After you have done such changes you can test connectivity by issuing the following commands:

./bin/sqlline.py zookeeper.local
Setting property: [isolation, TRANSACTION_READ_COMMITTED]
issuing: !connect jdbc:phoenix:zookeeper.local none none org.apache.phoenix.jdbc.PhoenixDriver
Connecting to jdbc:phoenix:zookeeper.local
14/12/16 19:26:10 WARN conf.Configuration: dfs.df.interval is deprecated. Instead, use fs.df.interval
14/12/16 19:26:10 WARN conf.Configuration: hadoop.native.lib is deprecated. Instead, use io.native.lib.available
14/12/16 19:26:10 WARN conf.Configuration: fs.default.name is deprecated. Instead, use fs.defaultFS
14/12/16 19:26:10 WARN conf.Configuration: topology.script.number.args is deprecated. Instead, use net.topology.script.number.args
14/12/16 19:26:10 WARN conf.Configuration: dfs.umaskmode is deprecated. Instead, use fs.permissions.umask-mode
14/12/16 19:26:10 WARN conf.Configuration: topology.node.switch.mapping.impl is deprecated. Instead, use net.topology.node.switch.mapping.impl
14/12/16 19:26:11 WARN conf.Configuration: fs.default.name is deprecated. Instead, use fs.defaultFS
14/12/16 19:26:11 WARN util.NativeCodeLoader: Unable to load native-hadoop library for your platform... using builtin-java classes where applicable
14/12/16 19:26:12 WARN conf.Configuration: fs.default.name is deprecated. Instead, use fs.defaultFS
14/12/16 19:26:12 WARN conf.Configuration: fs.default.name is deprecated. Instead, use fs.defaultFS
Connected to: Phoenix (version 3.2)
Driver: PhoenixEmbeddedDriver (version 3.2)
Autocommit status: true
Transaction isolation: TRANSACTION_READ_COMMITTED
Building list of tables and columns for tab-completion (set fastconnect to true to skip)...
77/77 (100%) Done
Done
sqlline version 1.1.2
0: jdbc:phoenix:zookeeper.local>

Then, you can either issue SQL-commands or Phoenix-commands.

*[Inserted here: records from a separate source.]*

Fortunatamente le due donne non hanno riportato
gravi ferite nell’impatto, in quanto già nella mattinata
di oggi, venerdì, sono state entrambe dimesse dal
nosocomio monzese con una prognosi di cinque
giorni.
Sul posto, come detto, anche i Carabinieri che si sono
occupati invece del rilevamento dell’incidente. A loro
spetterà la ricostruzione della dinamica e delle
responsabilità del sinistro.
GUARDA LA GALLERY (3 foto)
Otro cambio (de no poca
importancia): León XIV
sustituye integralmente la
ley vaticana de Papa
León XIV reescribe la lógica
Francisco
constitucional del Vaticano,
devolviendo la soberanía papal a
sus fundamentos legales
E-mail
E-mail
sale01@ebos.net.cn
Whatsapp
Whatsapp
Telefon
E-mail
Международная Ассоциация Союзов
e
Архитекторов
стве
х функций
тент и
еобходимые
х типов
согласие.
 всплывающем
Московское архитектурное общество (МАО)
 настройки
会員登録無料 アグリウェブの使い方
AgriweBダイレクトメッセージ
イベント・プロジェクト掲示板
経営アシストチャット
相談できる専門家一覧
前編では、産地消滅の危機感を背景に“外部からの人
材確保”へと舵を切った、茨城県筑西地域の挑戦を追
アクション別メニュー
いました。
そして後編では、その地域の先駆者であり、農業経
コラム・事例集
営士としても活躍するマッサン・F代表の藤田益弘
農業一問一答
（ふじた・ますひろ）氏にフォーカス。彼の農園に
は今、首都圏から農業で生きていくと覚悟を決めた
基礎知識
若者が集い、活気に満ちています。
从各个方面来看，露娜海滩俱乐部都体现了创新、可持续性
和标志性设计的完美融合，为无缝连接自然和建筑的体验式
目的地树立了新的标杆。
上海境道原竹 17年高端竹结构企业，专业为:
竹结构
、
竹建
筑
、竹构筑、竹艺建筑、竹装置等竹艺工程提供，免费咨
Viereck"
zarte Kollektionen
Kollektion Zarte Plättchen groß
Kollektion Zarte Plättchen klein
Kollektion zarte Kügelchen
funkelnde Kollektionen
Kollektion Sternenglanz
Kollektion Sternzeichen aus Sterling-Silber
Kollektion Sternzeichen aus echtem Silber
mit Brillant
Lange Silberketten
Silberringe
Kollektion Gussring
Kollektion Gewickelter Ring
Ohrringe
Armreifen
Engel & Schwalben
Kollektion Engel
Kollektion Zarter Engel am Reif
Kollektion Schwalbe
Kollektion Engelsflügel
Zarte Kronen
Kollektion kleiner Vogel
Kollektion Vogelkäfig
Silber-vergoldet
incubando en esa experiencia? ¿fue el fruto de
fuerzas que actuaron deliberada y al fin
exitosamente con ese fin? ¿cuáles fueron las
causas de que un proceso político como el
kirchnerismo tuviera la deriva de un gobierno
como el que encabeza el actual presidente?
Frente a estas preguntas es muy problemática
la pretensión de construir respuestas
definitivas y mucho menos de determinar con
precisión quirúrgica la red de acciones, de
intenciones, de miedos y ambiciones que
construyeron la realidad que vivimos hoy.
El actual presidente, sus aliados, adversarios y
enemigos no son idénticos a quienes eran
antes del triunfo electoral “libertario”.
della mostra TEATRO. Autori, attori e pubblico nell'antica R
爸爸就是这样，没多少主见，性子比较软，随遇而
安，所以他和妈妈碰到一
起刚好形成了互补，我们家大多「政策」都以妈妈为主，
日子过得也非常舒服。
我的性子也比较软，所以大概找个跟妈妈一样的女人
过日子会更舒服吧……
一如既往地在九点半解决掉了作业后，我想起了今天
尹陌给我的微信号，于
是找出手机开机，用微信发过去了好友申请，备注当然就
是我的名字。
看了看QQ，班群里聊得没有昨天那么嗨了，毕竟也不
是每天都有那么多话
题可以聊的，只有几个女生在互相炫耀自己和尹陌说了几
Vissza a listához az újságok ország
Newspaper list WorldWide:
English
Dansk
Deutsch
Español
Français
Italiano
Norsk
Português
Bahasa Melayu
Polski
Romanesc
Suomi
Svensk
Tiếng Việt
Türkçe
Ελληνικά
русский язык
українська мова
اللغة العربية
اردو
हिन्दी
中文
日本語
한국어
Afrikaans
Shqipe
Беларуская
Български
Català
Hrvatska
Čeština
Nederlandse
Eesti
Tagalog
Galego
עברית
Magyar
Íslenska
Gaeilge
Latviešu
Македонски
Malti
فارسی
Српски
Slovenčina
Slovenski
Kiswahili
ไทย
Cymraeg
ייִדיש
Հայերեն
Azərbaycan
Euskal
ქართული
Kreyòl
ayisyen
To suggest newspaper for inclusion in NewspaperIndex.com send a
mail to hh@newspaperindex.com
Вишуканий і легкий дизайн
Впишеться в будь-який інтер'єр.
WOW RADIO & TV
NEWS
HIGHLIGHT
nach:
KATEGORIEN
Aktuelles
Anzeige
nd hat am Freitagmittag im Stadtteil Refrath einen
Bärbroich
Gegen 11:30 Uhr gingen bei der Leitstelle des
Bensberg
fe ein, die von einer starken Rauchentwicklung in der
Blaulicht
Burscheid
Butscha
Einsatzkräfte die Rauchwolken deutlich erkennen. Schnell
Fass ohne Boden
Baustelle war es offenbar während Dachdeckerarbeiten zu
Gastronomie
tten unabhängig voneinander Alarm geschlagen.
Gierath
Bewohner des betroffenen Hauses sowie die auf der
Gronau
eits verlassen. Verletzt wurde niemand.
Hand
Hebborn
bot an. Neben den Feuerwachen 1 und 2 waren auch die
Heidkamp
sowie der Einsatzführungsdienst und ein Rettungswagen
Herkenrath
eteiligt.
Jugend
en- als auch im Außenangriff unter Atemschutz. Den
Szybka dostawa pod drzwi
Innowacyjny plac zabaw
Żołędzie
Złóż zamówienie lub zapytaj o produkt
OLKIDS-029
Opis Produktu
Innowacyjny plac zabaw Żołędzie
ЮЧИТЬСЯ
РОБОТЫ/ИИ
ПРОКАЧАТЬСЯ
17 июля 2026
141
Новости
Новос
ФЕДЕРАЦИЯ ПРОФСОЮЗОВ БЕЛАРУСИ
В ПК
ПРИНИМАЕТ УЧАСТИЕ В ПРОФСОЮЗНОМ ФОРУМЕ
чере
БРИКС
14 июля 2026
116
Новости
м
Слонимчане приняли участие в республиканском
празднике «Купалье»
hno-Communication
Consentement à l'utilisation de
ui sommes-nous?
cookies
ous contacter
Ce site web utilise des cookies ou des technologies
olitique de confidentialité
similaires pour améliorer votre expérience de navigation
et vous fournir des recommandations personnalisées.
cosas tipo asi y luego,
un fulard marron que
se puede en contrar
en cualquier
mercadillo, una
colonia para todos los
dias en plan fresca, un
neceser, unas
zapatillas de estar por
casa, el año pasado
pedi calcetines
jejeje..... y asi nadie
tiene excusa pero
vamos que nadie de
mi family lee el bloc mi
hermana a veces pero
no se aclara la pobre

0: jdbc:phoenix:zookeeper.local> !tables
+------------------------------------------+------------------------------------------+------------------------------------------+---------------------------+
|                TABLE_CAT                 |               TABLE_SCHEM                |                TABLE_NAME                |                TABLE_TYPE |
+------------------------------------------+------------------------------------------+------------------------------------------+---------------------------+
| null                                     | SYSTEM                                   | CATALOG                                  | SYSTEM TABLE              |
| null                                     | SYSTEM                                   | SEQUENCE                                 | SYSTEM TABLE              |
| null                                     | SYSTEM                                   | STATS                                    | SYSTEM TABLE              |
| null                                     | null                                     | STOCK_SYMBOL                             | TABLE                     |
| null                                     | null                                     | WEB_STAT                                 | TABLE                     |
+------------------------------------------+------------------------------------------+------------------------------------------+---------------------------+